Rotating and Modifying Pages

Sometimes you need to rotate pages, especially when working with scanned documents. PyPDF makes this easy.

from pypdf import PdfReader, PdfWriter

reader = PdfReader("sample.pdf")
writer = PdfWriter()

page = reader.pages[0]
page.rotate(90)

writer.add_page(page)

with open("rotated.pdf", "wb") as f:
    writer.write(f)

This code rotates the first page by 90 degrees clockwise. You can apply similar logic to all pages or selected pages.

You can also crop pages by adjusting their media box, which controls page dimensions.

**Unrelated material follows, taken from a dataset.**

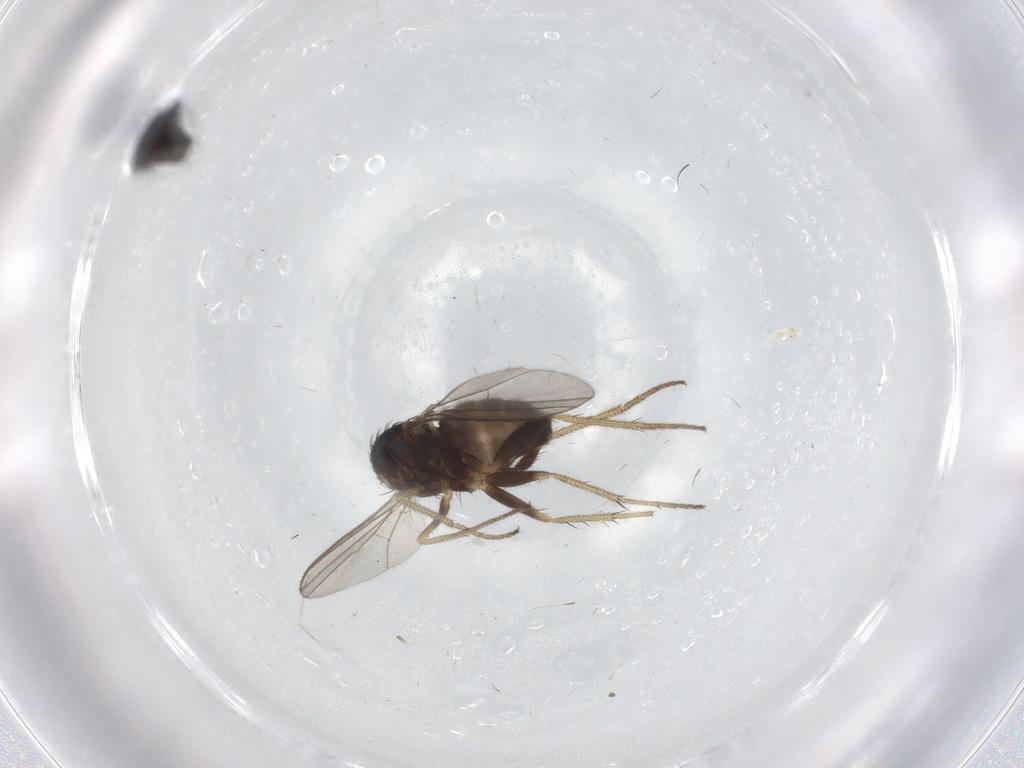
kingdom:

This is useful when removing margins or focusing on a specific area.

Encrypting and Decrypting PDFs

Security is important when handling sensitive documents. PyPDF supports PDF encryption and password protection.

from pypdf import PdfReader, PdfWriter

reader = PdfReader("sample.pdf")
writer = PdfWriter()

for page in reader.pages:
    writer.add_page(page)

writer.encrypt("strongpassword")

with open("protected.pdf", "wb") as f:
    writer.write(f)

The resulting PDF requires a password to open. This is commonly used for sharing confidential reports or financial documents.

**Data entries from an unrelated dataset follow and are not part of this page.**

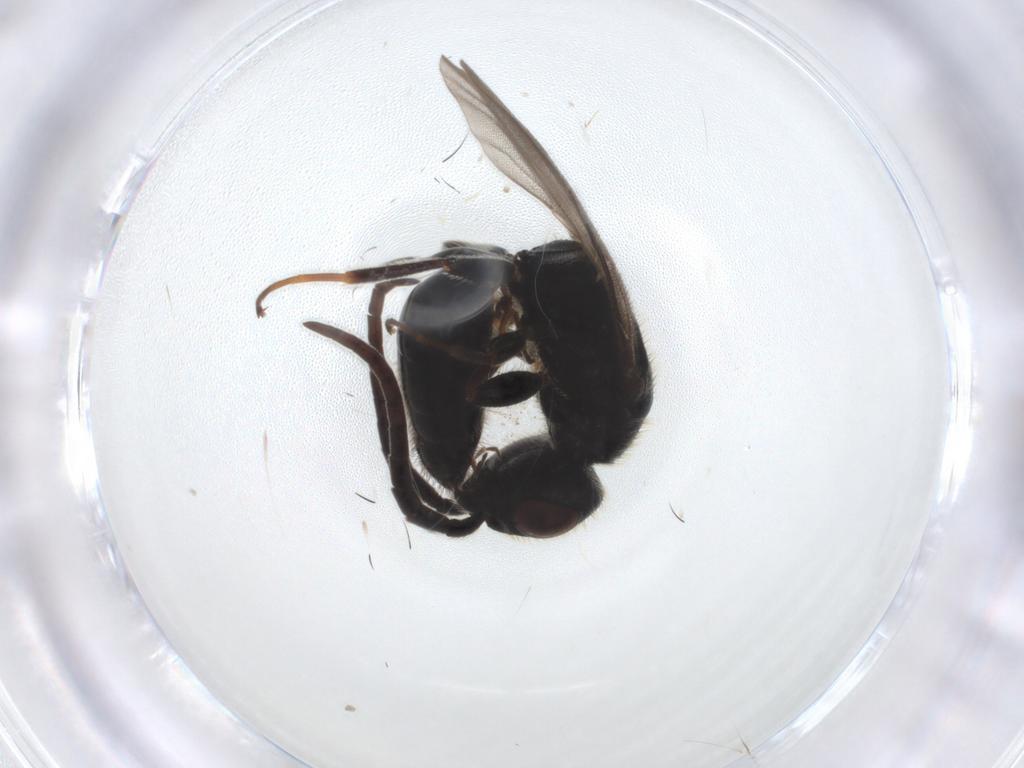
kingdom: Animalia
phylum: Arthropoda
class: Insecta
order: Hymenoptera
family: Bethylidae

If you need to read an encrypted PDF, you can provide the password when opening it.

reader = PdfReader("protected.pdf")
reader.decrypt("strongpassword")

After decryption, you can work with the file like any other PDF.

Adding Metadata to a PDF

Metadata helps describe a document. You can add or update metadata using PyPDF.

from pypdf import PdfWriter

writer = PdfWriter()
writer.add_metadata({
    "/Title": "Monthly Report",
    "/Author": "Finance Team",
    "/Subject": "Revenue Analysis"
})

with open("metadata.pdf", "wb") as f:
    writer.write(f)

This metadata becomes part of the PDF file and can be viewed in most PDF readers. It is useful for document management and search systems.

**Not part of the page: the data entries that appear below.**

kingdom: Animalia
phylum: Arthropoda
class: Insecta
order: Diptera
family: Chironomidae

Common Limitations of PyPDF

While PyPDF is powerful, it has limitations. It doesn’t perform optical character recognition (OCR), so it can’t extract text from scanned images. For scanned PDFs, you need OCR tools like Tesseract.

Complex layouts such as multi-column text or tables may not extract cleanly. In such cases, post-processing or layout-aware tools are needed.

Despite these limits, PyPDF is reliable for a large range of everyday PDF tasks.

When to Use PyPDF

PyPDF is best suited for automation, backend services, and scripts where you need simple and fast PDF processing. It works well in data pipelines, compliance systems, and internal tools.

If you need advanced layout understanding or visual analysis, you may need heavier tools. But for most developers, PyPDF covers the core needs with minimal effort.

Conclusion

PyPDF is a practical and easy-to-use library for working with PDF files in Python. It allows you to read documents, extract text, merge and split files, rotate pages, and add security with just a few lines of code.

Its simple API and lightweight design make it a strong choice for developers who want to automate PDF workflows without extra complexity. While it doesn’t solve every PDF problem, it handles the most common ones very well.

If you work with PDFs regularly, learning PyPDF is a valuable skill that can save time and reduce manual work across many projects.